Saturday, March 13, 2010

Changes: Forex expanded, terminology changed, security tightened

I've made some changes that you'll notice this coming week.

You'll see expanded coverage for Forex: 18 currency pairs. In the analysis posts, I'm tossing the terms "support" and "resistance", replacing them with variations on "reversal". I'm also changing how I count days remaining in the life of an option. And to avoid a growing problem with comment spam, I've tightened security so commenters will need to register.

Here are the details:


Forex

I'm expanding Forex coverage to the 18 most liquid pairs. I'll  do the scan after the Morningline is posted, and the analysis will be the same as that used for stocks: Parabolic SAR, then trend direction and the Average Directional Index to judge the strength of the trend.

Analyses will be posted as separates, except when one currency signals against several counter-currencies (such as the yen did on Friday). In that latter case, I'll do a single post.

The pairs are:
AUD/CADEUR/JPY
AUD/JPYEUR/USD
AUD/NZDGBP/CHF
AUD/USDGBP/JPY
CHF/JPYGBP/USD
EUR/AMDNZD/USD
EUR/CADUSD/CAD
EUR/CHFUSD/CHF
EUR/GBPUSD/JPY

Terminology

I'm finding the "support" and "resistance" terminology to be a bit imprecise and misleading.

For one thing, the meanings reverse depending upon whether you're dong a bull case or a bear case. In a bullish analysis, resistance is above the current price and support below. In a bearish analysis, resistance is below and support above. Not too terribly difficult, but also potentially a bit confusing.

Also, support and resistance suggest something solid: The floor supports my weight; the brick wall resists my forward progress.

Whereas what we're really talking about is price levels where reversals have occurred in the past, suggesting that the progress of prices up or down will at least pause at those levels because there are shares on the table bought at those prices and managed by people who are eager to get rid of them.

So, going forward, I'll use the terms "reversal", "reversal level", "reversal upward", "reversal downward" or some other variation ("reversal point", "reversal area"). And of course I'll keep the word "congestion" that I've always used  to denote a price range containing many reversal levels.

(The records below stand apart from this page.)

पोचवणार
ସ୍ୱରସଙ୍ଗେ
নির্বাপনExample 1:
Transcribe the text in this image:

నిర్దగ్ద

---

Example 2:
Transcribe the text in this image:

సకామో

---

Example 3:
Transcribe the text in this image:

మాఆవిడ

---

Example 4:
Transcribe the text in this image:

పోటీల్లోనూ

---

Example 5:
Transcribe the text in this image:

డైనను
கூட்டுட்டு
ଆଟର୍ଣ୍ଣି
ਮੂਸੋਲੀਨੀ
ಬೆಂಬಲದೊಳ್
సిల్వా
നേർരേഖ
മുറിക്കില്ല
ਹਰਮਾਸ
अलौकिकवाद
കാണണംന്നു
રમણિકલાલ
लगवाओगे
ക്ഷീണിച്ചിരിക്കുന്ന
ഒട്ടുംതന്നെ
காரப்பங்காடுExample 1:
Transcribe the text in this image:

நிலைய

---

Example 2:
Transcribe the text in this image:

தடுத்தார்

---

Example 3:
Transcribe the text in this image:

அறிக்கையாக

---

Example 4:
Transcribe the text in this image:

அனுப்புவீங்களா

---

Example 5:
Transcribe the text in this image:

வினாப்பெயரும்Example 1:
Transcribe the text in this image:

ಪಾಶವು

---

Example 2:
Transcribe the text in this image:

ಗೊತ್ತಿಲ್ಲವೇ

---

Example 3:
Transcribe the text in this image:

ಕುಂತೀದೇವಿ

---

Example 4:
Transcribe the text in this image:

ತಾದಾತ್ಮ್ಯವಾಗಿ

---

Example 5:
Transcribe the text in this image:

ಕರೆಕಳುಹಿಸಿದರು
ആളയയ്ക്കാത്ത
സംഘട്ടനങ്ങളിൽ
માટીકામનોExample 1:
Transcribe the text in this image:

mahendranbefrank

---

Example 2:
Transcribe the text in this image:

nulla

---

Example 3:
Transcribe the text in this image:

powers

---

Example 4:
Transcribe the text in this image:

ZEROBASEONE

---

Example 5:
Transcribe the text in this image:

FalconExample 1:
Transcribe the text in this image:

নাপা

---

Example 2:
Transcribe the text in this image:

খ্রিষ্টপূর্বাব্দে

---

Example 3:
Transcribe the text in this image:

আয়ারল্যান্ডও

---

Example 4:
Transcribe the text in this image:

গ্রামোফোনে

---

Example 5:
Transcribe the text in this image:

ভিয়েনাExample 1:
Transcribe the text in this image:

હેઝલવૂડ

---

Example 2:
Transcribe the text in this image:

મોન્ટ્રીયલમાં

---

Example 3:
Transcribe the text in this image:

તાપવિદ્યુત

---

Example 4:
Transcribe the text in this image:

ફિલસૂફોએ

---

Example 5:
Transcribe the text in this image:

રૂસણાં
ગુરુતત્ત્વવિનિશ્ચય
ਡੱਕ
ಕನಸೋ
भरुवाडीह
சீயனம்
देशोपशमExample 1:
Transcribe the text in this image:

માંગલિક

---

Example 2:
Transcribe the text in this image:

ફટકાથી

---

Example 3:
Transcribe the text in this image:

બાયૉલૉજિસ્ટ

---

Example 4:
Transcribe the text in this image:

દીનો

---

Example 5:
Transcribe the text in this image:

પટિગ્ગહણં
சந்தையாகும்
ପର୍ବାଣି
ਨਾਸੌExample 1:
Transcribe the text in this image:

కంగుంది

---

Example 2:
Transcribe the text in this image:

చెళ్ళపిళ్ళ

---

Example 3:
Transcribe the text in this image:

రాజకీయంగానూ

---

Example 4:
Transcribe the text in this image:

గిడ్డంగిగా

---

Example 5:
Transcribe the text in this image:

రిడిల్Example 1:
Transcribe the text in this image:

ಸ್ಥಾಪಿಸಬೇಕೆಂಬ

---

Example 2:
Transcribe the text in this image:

This terminology eliminates the shifting meanings and more accurately describes what such price levels are all about.

Days Remaining

Every option has an expiry, or expiration date. For equity and index options, it's the Saturday following the third Friday of the expiration month.

That date, actually, does the trader very little good. There's no way to trade on a Saturday, so what I really care about is the last day an option can be traded, the Friday.

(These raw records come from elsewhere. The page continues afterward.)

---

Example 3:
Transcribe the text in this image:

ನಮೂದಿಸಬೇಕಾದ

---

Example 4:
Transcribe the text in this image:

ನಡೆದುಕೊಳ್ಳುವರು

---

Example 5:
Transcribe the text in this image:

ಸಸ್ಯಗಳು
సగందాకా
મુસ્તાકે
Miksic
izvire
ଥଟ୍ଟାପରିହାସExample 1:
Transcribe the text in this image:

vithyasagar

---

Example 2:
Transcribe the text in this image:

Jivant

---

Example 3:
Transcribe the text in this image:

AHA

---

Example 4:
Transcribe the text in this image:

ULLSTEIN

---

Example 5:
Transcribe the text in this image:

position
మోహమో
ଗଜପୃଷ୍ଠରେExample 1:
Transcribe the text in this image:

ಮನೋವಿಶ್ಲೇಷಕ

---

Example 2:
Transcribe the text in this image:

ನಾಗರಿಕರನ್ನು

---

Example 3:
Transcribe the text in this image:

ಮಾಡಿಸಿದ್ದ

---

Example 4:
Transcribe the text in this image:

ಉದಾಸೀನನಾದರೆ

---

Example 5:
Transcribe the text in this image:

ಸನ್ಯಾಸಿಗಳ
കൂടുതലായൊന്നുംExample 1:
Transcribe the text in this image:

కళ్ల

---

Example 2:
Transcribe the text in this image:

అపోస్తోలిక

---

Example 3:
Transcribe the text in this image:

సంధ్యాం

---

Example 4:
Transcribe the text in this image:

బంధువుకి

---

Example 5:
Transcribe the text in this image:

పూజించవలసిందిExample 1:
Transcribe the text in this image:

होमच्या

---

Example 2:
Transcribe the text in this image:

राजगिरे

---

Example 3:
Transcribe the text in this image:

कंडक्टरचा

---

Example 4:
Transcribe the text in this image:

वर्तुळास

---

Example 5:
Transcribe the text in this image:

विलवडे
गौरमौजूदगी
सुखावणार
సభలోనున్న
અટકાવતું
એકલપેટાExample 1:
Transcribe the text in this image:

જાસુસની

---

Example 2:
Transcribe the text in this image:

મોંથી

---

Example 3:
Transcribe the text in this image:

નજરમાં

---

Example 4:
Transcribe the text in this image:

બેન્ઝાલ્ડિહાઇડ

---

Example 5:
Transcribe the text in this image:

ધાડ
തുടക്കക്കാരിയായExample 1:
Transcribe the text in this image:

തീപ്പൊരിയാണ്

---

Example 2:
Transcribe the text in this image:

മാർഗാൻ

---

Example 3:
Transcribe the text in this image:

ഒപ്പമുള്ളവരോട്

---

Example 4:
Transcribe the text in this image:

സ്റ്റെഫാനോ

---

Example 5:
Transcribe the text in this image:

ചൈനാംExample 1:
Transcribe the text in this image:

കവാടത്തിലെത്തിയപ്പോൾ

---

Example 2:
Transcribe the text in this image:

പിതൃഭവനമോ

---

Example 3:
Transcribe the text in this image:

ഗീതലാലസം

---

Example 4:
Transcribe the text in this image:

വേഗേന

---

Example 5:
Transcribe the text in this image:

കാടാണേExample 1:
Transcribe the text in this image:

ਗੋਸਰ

I have been, in a mathematically unsound way, counting days remaining before the last trading as days until expiry. It's just wrong. The true days until expiry is how many days before the Saturday, and that's important because there are that many trading days left.

So I'll be using "remaining trading days" or "trading days left" or some variation as my terminology. The actual count is one greater than under the old method. So on Monday, March 15, there will be 5 trading days left for the March options. Under the old terminology, I would have written "4 trading days until expiry".

(Another plus, I get to eliminate both a Britticism and a Latinate term. I mean, Americans don't really say "expiry" unless they drink their tea with one pinky extended. And "expiration" is Latin. Cicero would understand it. "Trade", "day", "left" all date back to Anglo-Saxon.)

Comments

Spam started showing up in the comments, so I've tightened the security a bit. You'll need to register with the Private Trader in order to post comments.